[[ Supplied records, beginning ]]
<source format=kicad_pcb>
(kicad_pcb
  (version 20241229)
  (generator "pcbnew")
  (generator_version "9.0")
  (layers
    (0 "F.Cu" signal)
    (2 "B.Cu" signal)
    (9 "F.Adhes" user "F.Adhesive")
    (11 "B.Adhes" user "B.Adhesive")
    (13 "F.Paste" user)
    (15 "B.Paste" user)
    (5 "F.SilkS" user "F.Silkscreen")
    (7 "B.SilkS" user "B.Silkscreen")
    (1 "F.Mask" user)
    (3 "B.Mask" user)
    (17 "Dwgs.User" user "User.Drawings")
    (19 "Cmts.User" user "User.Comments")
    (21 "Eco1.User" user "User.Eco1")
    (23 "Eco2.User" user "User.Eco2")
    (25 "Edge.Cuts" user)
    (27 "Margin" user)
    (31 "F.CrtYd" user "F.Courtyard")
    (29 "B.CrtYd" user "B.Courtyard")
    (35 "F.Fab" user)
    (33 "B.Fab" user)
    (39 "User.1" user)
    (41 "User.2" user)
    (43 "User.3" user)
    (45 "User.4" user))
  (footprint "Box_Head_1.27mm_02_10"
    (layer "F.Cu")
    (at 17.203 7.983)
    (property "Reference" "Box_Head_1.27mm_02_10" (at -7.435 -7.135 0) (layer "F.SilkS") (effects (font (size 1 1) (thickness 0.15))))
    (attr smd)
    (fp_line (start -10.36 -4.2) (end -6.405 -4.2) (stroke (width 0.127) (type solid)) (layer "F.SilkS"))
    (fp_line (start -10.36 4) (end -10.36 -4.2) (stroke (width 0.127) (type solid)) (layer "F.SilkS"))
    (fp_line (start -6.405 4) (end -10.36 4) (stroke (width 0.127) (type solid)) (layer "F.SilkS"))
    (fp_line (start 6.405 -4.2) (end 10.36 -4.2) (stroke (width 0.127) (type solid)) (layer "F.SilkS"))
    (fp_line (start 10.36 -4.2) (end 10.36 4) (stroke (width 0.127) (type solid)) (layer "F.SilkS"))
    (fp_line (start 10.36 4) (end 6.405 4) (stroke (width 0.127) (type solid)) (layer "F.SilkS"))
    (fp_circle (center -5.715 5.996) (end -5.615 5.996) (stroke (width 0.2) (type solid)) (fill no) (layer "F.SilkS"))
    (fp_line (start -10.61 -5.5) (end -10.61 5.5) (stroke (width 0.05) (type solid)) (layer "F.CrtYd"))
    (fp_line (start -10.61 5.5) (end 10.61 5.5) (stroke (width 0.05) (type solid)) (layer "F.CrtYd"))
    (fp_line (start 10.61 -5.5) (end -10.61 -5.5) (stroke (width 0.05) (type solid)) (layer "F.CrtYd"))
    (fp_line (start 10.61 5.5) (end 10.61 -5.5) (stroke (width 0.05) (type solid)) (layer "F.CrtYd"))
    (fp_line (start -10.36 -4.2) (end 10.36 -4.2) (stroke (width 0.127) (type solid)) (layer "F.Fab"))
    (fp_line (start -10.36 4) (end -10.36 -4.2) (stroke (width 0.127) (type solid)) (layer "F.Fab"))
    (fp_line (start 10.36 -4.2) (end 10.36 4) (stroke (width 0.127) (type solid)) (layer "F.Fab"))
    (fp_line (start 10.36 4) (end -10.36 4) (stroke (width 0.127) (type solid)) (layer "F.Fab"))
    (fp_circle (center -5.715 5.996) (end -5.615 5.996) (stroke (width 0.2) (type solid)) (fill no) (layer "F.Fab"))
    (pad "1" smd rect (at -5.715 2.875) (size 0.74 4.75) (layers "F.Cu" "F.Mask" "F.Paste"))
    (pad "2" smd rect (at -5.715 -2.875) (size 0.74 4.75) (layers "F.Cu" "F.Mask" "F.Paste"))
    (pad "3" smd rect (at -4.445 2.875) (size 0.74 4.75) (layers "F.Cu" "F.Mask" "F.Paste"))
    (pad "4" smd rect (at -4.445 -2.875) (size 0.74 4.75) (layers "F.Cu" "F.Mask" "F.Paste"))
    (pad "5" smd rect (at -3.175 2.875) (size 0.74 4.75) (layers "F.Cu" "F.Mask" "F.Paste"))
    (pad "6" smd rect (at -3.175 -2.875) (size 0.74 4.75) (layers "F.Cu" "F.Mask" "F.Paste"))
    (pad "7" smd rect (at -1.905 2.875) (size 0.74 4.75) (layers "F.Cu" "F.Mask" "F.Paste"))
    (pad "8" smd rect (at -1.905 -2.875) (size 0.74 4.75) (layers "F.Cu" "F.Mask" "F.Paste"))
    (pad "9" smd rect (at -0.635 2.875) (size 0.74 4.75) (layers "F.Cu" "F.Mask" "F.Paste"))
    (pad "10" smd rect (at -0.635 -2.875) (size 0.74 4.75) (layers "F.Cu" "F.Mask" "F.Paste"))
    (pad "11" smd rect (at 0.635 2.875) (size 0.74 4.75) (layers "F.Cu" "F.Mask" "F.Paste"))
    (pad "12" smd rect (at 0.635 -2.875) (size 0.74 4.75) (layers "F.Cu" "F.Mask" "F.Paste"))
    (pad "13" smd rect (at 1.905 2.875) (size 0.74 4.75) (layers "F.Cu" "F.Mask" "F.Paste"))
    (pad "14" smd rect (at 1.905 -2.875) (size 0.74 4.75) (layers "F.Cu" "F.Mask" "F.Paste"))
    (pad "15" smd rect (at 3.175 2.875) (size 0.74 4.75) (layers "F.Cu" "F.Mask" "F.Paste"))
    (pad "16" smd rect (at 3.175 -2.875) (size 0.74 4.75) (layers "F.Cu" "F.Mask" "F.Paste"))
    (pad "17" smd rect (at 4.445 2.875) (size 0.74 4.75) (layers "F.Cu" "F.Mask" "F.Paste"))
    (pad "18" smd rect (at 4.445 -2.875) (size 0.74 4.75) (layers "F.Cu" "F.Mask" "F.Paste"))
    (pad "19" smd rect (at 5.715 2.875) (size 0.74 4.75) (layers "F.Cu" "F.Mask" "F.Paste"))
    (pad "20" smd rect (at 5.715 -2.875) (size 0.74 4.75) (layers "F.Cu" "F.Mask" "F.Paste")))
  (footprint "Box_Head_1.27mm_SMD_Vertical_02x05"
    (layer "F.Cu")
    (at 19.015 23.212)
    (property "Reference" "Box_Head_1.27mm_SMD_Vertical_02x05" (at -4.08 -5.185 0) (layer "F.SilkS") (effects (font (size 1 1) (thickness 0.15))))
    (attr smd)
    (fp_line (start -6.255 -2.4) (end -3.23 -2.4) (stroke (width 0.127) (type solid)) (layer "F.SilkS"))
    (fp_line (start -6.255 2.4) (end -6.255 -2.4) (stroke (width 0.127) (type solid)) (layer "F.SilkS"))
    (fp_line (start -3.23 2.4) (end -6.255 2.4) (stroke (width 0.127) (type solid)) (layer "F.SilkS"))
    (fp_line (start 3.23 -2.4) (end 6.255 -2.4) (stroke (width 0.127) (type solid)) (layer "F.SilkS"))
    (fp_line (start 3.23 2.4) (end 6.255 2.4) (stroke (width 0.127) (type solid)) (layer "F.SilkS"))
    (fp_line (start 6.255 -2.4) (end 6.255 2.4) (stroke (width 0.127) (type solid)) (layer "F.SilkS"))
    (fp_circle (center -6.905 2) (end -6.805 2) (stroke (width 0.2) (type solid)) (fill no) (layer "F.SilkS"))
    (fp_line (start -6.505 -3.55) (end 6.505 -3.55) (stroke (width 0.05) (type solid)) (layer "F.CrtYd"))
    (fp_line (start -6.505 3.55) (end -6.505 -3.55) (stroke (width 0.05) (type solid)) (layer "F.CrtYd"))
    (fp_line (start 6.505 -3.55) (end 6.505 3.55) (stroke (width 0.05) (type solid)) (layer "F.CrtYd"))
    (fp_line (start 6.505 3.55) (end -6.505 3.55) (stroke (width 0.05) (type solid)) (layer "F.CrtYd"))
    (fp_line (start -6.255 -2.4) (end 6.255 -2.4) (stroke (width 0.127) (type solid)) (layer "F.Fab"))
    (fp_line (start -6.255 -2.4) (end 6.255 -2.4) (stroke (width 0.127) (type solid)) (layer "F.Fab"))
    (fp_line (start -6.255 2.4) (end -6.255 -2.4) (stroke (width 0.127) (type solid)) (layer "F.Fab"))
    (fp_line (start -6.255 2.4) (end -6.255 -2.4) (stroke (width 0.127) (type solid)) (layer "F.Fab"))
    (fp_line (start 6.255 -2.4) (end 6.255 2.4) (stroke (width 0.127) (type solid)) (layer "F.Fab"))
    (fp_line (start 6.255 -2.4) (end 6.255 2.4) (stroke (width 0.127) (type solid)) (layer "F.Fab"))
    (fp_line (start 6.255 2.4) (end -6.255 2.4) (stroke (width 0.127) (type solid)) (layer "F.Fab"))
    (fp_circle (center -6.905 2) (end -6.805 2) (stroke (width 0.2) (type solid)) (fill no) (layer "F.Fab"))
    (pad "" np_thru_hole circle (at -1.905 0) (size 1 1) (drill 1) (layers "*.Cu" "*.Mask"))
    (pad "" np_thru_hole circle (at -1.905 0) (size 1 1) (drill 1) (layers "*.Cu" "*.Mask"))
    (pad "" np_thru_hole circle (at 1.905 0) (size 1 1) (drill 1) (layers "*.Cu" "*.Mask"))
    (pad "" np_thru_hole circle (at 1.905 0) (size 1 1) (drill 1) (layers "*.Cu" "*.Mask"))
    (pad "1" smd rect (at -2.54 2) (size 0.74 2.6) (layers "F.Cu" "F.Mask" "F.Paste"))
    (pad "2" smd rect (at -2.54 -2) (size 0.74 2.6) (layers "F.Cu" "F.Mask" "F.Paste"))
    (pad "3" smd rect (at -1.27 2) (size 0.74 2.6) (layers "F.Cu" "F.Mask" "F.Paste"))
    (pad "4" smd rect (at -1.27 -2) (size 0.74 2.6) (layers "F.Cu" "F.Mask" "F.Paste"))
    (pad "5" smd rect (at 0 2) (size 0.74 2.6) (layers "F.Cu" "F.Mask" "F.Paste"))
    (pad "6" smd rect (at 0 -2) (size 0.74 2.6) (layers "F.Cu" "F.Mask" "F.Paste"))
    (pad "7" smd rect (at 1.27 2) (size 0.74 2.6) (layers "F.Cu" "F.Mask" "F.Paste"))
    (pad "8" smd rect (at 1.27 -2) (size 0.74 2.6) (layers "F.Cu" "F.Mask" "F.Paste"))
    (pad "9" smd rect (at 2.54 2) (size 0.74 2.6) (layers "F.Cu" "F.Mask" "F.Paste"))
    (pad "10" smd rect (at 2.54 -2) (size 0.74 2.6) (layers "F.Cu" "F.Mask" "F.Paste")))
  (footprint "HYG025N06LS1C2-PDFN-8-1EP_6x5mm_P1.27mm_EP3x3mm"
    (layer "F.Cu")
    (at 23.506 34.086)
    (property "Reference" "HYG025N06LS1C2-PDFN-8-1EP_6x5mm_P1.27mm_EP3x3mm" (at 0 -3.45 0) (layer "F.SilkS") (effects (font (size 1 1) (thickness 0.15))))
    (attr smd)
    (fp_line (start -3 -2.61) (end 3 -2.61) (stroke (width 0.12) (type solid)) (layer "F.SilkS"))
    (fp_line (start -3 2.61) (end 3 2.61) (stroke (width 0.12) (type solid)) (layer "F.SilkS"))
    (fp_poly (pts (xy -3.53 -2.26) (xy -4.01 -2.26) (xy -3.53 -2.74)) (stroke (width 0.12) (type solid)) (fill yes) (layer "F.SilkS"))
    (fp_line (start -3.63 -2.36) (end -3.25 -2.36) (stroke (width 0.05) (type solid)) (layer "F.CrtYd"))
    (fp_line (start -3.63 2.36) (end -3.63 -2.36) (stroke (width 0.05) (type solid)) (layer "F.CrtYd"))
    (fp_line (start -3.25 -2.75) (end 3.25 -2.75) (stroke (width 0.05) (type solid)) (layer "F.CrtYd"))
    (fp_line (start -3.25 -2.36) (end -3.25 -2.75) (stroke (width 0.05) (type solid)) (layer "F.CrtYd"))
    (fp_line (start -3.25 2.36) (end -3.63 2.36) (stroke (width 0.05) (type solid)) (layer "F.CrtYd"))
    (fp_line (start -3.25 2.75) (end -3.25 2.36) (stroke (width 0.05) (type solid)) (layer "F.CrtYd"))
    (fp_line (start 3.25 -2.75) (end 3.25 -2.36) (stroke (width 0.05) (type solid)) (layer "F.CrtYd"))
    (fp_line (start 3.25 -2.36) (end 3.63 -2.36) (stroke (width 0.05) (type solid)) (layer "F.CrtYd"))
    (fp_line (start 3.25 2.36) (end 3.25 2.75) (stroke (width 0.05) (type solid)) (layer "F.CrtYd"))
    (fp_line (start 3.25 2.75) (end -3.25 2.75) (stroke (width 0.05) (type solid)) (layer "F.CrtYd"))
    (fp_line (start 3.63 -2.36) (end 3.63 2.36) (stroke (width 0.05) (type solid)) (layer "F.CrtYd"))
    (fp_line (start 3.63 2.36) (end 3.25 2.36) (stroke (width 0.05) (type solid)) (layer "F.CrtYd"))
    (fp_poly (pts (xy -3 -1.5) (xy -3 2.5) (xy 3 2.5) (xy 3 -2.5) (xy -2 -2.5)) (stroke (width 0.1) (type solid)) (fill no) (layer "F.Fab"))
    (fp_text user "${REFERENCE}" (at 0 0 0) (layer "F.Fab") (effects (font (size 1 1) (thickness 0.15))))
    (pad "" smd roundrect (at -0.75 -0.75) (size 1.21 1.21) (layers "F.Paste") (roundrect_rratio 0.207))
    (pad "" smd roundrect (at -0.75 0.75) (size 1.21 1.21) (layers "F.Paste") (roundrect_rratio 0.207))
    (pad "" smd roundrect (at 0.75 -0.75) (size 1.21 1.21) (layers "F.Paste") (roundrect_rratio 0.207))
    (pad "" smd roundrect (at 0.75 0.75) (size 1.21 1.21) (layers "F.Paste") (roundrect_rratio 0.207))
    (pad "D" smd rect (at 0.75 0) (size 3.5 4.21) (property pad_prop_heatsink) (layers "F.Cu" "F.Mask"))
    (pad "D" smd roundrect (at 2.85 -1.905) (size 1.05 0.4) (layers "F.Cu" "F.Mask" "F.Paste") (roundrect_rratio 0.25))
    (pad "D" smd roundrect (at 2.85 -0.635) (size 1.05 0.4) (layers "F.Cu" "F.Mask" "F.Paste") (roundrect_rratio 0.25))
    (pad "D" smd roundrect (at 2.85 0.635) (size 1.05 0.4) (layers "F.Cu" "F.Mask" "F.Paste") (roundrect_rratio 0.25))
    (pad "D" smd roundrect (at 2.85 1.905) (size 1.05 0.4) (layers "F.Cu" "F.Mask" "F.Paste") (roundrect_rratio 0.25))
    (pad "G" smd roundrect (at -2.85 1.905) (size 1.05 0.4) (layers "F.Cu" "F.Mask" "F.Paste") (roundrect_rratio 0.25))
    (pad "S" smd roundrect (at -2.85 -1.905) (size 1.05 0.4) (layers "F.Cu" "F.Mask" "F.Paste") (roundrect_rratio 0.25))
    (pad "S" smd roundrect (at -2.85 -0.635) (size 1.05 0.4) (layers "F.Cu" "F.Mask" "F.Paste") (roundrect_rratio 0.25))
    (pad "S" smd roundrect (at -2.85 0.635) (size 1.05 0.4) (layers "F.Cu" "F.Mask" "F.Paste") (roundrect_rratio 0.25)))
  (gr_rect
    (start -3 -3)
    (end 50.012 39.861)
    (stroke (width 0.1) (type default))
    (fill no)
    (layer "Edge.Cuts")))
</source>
[[ Supplied records, end ]]
◆ What this task involves
Could you repeat exactly the lines in the listing above from the one with "(fp_line (start -3.23" down to the one with "(fp_line (start -6.505 -3.55)"? Include both of those lines.

◆ Task result
    (fp_line (start -3.23 2.4) (end -6.255 2.4) (stroke (width 0.127) (type solid)) (layer "F.SilkS"))
    (fp_line (start 3.23 -2.4) (end 6.255 -2.4) (stroke (width 0.127) (type solid)) (layer "F.SilkS"))
    (fp_line (start 3.23 2.4) (end 6.255 2.4) (stroke (width 0.127) (type solid)) (layer "F.SilkS"))
    (fp_line (start 6.255 -2.4) (end 6.255 2.4) (stroke (width 0.127) (type solid)) (layer "F.SilkS"))
    (fp_circle (center -6.905 2) (end -6.805 2) (stroke (width 0.2) (type solid)) (fill no) (layer "F.SilkS"))
    (fp_line (start -6.505 -3.55) (end 6.505 -3.55) (stroke (width 0.05) (type solid)) (layer "F.CrtYd"))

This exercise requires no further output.